**Required work:** Print all of the records below verbatim, but leave out the pictures.
▼
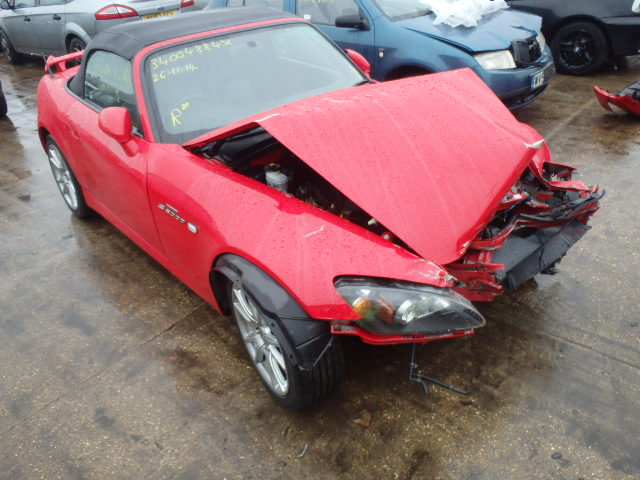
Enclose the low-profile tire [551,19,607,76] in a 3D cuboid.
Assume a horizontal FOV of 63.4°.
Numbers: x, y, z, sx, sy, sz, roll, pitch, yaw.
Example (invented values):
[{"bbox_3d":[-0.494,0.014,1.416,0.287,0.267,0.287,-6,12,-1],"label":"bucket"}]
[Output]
[{"bbox_3d":[3.257,-2.390,6.477,0.625,0.625,0.220,23,39,40],"label":"low-profile tire"}]

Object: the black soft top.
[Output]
[{"bbox_3d":[-0.868,-1.230,3.323,1.300,0.410,1.200,-26,35,-33],"label":"black soft top"}]

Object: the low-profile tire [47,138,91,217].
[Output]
[{"bbox_3d":[-1.698,-0.462,3.642,0.240,0.628,0.628,-26,35,-33],"label":"low-profile tire"}]

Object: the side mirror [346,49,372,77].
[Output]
[{"bbox_3d":[0.254,-1.117,3.302,0.210,0.180,0.150,-26,35,-33],"label":"side mirror"}]

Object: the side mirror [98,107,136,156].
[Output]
[{"bbox_3d":[-0.953,-0.537,2.437,0.210,0.180,0.150,-26,35,-33],"label":"side mirror"}]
▲
**Answer box:**
Enclose the low-profile tire [551,19,607,76] in a 3D cuboid.
Assume a horizontal FOV of 63.4°.
Numbers: x, y, z, sx, sy, sz, roll, pitch, yaw.
Example (invented values):
[{"bbox_3d":[-0.494,0.014,1.416,0.287,0.267,0.287,-6,12,-1],"label":"bucket"}]
[Output]
[{"bbox_3d":[3.257,-2.390,6.477,0.625,0.625,0.220,23,39,40],"label":"low-profile tire"}]

Object: the black soft top.
[Output]
[{"bbox_3d":[-0.868,-1.230,3.323,1.300,0.410,1.200,-26,35,-33],"label":"black soft top"}]

Object: the low-profile tire [47,138,91,217].
[Output]
[{"bbox_3d":[-1.698,-0.462,3.642,0.240,0.628,0.628,-26,35,-33],"label":"low-profile tire"}]

Object: the side mirror [346,49,372,77].
[Output]
[{"bbox_3d":[0.254,-1.117,3.302,0.210,0.180,0.150,-26,35,-33],"label":"side mirror"}]

Object: the side mirror [98,107,136,156].
[Output]
[{"bbox_3d":[-0.953,-0.537,2.437,0.210,0.180,0.150,-26,35,-33],"label":"side mirror"}]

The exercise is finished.